Vice Presidential picks
It’s worth noting that the very same mistake is being made by those who reason - from the fact that a victory in Pennsylvania takes their model from a 55% chance to a 92% chance for victory - that Harris was insane not to pick Josh Shapiro (the governor of the state) as her Vice Presidential candidate. This is wrong. At its best is another kind of engineered victory in PA, not a natural one.
And as such, even if we make the extraordinary assumption that VP Shapiro guarantees victory in PA, it would only raise her chances to 67%, not to 92%. Very useful of course, but a) not decisive, and b) the selection of Shapiro won’t raise her PA chances anywhere near that much, and may in fact have damaged them elsewhere.
Overall then, be very wary of people using these “conditional” probabilities to argue for actions in the campaign. The fundamental problem is that these conditional probabilities are premised on a certain set of dynamics in the race. So when you take action based on them, you’d better be damn sure that these actions are - in themselves - changing these dynamics in some important ways.
Massive changes to campaign strategy makes this mistake. Choosing VP candidates makes this mistake. Once you start looking, you find it almost everywhere.

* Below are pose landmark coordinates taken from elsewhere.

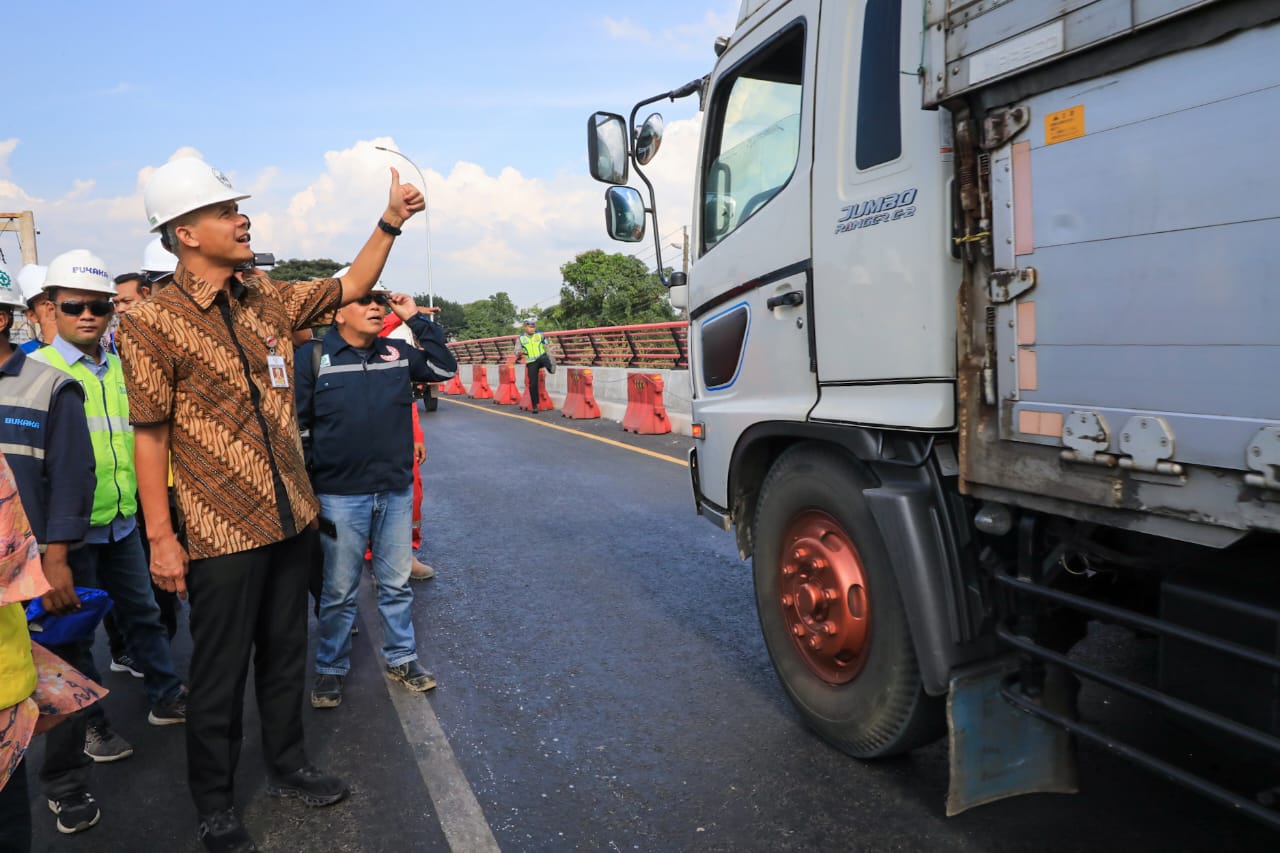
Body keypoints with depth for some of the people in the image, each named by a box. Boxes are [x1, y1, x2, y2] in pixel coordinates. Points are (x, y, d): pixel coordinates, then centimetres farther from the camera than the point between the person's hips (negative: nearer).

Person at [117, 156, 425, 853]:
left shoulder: (267, 298, 5)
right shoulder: (153, 323, -12)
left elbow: (350, 287, 17)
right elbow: (150, 435, -12)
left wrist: (390, 221, 6)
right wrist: (160, 537, -13)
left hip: (288, 517, 6)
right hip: (220, 531, -6)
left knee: (285, 655, 19)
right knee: (221, 674, 9)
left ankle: (287, 767, 39)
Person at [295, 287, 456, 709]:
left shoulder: (398, 353, 6)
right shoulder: (313, 356, -5)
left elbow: (445, 368, 4)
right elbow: (295, 422, -3)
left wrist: (416, 319, -1)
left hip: (397, 491, 3)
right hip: (341, 496, -3)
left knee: (397, 584, 14)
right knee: (339, 591, 9)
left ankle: (402, 659, 30)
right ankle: (330, 668, 27)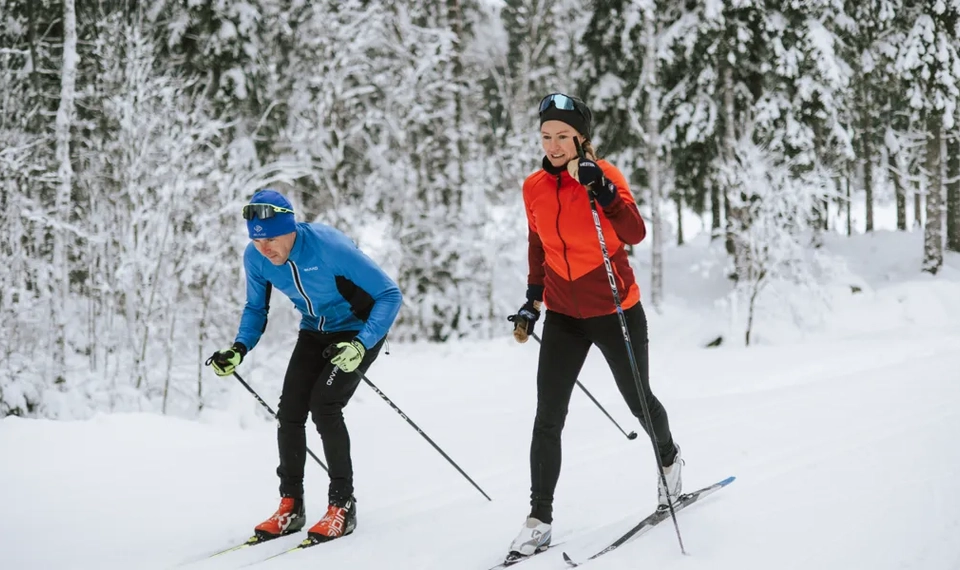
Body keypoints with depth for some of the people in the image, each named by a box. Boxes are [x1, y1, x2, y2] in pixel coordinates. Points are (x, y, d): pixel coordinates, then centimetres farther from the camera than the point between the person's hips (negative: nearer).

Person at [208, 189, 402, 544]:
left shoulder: (330, 248, -33)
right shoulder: (255, 258, -16)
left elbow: (390, 295, -26)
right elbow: (256, 309, 4)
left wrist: (361, 344, -38)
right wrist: (239, 349, -14)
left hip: (359, 330, -6)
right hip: (315, 332, 6)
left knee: (324, 406, -21)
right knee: (289, 410, -7)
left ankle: (343, 506, -10)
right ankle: (290, 506, 8)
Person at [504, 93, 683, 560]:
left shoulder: (604, 174, -14)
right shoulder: (534, 187, 0)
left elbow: (635, 234, -25)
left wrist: (601, 189, -35)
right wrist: (533, 300, 13)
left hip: (616, 311, -3)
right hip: (563, 315, 3)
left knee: (638, 400, 14)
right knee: (548, 417, -5)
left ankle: (669, 459, 46)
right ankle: (539, 520, 1)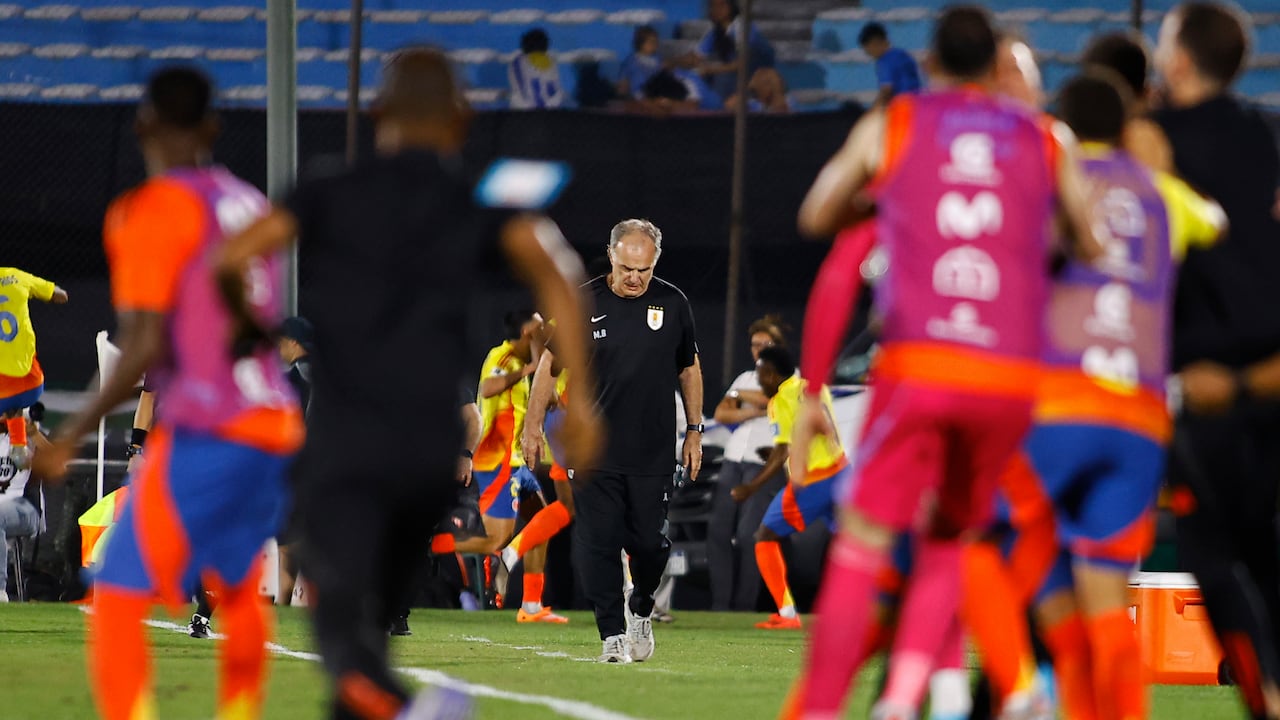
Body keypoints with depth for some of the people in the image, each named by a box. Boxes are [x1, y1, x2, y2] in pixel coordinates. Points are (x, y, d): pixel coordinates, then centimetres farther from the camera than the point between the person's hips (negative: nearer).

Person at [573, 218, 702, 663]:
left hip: (653, 454, 1)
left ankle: (640, 611, 28)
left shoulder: (672, 304, 2)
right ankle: (613, 635, -3)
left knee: (648, 543, 0)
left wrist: (694, 432, 12)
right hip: (594, 449, -1)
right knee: (598, 543, -7)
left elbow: (689, 368, 14)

And this is mostly for practical reasons. Even if you did set such variables in a model, you would need to know how state polling would move as a result. And we simply don’t have enough Presidential election data to analyse what the “signal” and “response” - we are considering an event that happens only once every four years, and have no counterfactual comparisons to make.
This isn’t quite right - we should really be excluding PA from our model altogether, since there will be correlations - but it’s pretty darn close.
A lot of Hilary Clinton vibes as we come into the last month. Where is she?
These are the increase in chances given by “engineered” victories, obviously. If they are “natural” victories, they increase Harris’ chances to as near 100% as makes no difference.